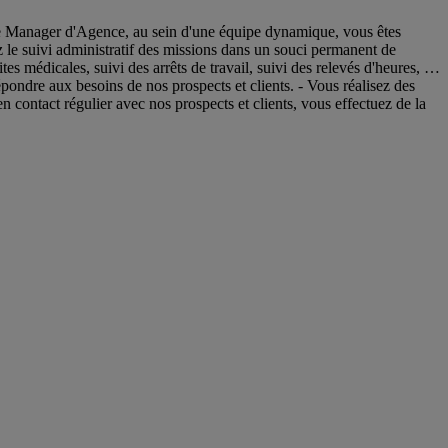
Manager d'Agence, au sein d'une équipe dynamique, vous êtes
z le suivi administratif des missions dans un souci permanent de
ites médicales, suivi des arrêts de travail, suivi des relevés d'heures, …
ndre aux besoins de nos prospects et clients. - Vous réalisez des
contact régulier avec nos prospects et clients, vous effectuez de la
————————
**What the task asks**
Could you find every line in the records above that contains the word "clients" and copy it?

**Answer to this task**
ndre aux besoins de nos prospects et clients. - Vous réalisez des
contact régulier avec nos prospects et clients, vous effectuez de la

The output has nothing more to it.